Neural Networks – Difference Between Weight Decay and Learning Rate

neural networksterminology

In the context of neural networks, what is the difference between the learning rate and weight decay?

Best Answer

The learning rate is a parameter that determines how much an updating step influences the current value of the weights. While weight decay is an additional term in the weight update rule that causes the weights to exponentially decay to zero, if no other update is scheduled.

So let's say that we have a cost or error function $E(\mathbf{w})$ that we want to minimize. Gradient descent tells us to modify the weights $\mathbf{w}$ in the direction of steepest descent in $E$: \begin{equation} w_i \leftarrow w_i-\eta\frac{\partial E}{\partial w_i}, \end{equation} where $\eta$ is the learning rate, and if it's large you will have a correspondingly large modification of the weights $w_i$ (in general it shouldn't be too large, otherwise you'll overshoot the local minimum in your cost function).

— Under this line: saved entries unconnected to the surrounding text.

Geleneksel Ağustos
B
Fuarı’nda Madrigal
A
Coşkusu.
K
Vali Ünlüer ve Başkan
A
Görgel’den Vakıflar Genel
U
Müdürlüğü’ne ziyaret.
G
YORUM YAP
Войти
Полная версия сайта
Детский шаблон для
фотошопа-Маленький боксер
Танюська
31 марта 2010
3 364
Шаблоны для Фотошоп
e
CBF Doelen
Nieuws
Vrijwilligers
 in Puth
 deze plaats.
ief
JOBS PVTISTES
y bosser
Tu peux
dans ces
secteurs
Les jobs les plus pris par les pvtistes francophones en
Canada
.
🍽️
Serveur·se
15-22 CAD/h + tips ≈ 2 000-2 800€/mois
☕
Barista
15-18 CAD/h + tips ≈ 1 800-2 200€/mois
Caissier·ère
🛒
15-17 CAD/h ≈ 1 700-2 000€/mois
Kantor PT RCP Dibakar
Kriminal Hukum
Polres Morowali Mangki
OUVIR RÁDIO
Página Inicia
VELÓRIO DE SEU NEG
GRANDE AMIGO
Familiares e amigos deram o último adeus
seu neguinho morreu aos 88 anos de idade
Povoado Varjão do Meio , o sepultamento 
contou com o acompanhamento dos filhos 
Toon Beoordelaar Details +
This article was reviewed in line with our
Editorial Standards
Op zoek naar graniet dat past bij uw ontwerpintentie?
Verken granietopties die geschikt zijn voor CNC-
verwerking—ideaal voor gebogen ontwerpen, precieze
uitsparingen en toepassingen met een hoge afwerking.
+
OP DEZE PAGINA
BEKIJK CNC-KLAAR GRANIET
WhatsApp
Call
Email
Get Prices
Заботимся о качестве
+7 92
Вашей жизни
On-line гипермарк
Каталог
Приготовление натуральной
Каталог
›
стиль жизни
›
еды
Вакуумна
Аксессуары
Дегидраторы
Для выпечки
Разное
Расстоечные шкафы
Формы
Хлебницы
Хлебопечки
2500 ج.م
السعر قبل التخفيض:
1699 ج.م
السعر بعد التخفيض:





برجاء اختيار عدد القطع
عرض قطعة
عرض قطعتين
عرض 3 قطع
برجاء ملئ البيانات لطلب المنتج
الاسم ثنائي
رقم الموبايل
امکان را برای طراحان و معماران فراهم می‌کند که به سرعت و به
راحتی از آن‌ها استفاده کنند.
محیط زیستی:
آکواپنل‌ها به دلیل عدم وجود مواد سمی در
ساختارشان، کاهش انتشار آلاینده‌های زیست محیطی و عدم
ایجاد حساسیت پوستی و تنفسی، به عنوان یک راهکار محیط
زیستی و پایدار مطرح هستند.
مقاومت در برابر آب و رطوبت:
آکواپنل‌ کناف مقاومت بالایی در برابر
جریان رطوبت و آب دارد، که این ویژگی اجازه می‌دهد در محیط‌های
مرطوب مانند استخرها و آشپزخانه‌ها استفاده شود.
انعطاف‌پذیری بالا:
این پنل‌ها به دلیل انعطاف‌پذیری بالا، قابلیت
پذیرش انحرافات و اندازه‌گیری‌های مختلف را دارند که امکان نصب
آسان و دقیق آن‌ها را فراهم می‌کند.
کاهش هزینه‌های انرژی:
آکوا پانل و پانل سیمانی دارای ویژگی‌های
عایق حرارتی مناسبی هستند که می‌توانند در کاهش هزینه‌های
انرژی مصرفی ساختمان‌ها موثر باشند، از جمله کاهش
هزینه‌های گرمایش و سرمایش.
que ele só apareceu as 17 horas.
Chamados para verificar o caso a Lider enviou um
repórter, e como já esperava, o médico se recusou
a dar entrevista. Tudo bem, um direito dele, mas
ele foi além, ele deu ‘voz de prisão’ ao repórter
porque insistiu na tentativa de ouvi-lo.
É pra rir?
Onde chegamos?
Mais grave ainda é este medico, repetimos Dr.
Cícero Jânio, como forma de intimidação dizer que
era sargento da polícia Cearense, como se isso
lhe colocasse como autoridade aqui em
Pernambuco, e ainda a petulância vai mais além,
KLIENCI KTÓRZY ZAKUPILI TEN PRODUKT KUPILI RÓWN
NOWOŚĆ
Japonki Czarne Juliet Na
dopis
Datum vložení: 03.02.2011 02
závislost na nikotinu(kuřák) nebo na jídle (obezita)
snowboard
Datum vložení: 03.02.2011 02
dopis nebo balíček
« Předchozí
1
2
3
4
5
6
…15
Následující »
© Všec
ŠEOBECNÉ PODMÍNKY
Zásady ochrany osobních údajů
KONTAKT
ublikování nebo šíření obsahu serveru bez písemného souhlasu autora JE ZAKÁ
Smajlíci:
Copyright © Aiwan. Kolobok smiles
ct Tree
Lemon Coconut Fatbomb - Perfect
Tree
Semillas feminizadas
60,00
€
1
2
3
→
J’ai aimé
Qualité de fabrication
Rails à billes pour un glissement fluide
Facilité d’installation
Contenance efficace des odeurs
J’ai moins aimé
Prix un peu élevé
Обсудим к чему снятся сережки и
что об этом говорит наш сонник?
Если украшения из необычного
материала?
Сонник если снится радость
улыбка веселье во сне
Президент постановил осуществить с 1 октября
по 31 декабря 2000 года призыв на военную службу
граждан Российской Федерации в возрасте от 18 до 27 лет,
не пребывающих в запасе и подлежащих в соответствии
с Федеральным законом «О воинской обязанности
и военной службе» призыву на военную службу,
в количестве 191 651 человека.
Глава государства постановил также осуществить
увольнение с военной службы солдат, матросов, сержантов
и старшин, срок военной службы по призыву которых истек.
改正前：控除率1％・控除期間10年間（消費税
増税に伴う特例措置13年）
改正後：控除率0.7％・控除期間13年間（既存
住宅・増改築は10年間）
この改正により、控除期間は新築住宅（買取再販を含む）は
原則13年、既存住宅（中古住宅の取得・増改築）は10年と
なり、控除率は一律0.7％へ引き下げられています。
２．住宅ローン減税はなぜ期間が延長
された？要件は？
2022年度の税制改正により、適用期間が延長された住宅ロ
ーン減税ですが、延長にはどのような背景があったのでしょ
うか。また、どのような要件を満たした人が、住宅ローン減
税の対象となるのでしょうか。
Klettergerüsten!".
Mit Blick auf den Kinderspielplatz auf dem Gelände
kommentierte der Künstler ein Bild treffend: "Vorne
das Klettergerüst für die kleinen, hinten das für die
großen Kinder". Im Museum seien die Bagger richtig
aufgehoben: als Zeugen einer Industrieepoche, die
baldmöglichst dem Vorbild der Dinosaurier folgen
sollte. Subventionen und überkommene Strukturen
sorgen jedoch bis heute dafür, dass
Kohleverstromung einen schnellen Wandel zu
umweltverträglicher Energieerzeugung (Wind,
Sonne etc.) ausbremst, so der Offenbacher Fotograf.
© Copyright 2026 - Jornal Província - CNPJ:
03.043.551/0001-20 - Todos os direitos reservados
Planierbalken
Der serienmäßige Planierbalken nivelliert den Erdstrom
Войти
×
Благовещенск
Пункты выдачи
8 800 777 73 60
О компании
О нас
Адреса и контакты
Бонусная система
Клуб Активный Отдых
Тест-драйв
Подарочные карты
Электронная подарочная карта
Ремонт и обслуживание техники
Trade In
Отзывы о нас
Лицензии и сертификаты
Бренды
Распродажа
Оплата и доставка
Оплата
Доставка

In order to effectively limit the number of free parameters in your model so as to avoid over-fitting, it is possible to regularize the cost function. An easy way to do that is by introducing a zero mean Gaussian prior over the weights, which is equivalent to changing the cost function to $\widetilde{E}(\mathbf{w})=E(\mathbf{w})+\frac{\lambda}{2}\mathbf{w}^2$. In practice this penalizes large weights and effectively limits the freedom in your model. The regularization parameter $\lambda$ determines how you trade off the original cost $E$ with the large weights penalization.

Applying gradient descent to this new cost function we obtain: \begin{equation} w_i \leftarrow w_i-\eta\frac{\partial E}{\partial w_i}-\eta\lambda w_i. \end{equation} The new term $-\eta\lambda w_i$ coming from the regularization causes the weight to decay in proportion to its size.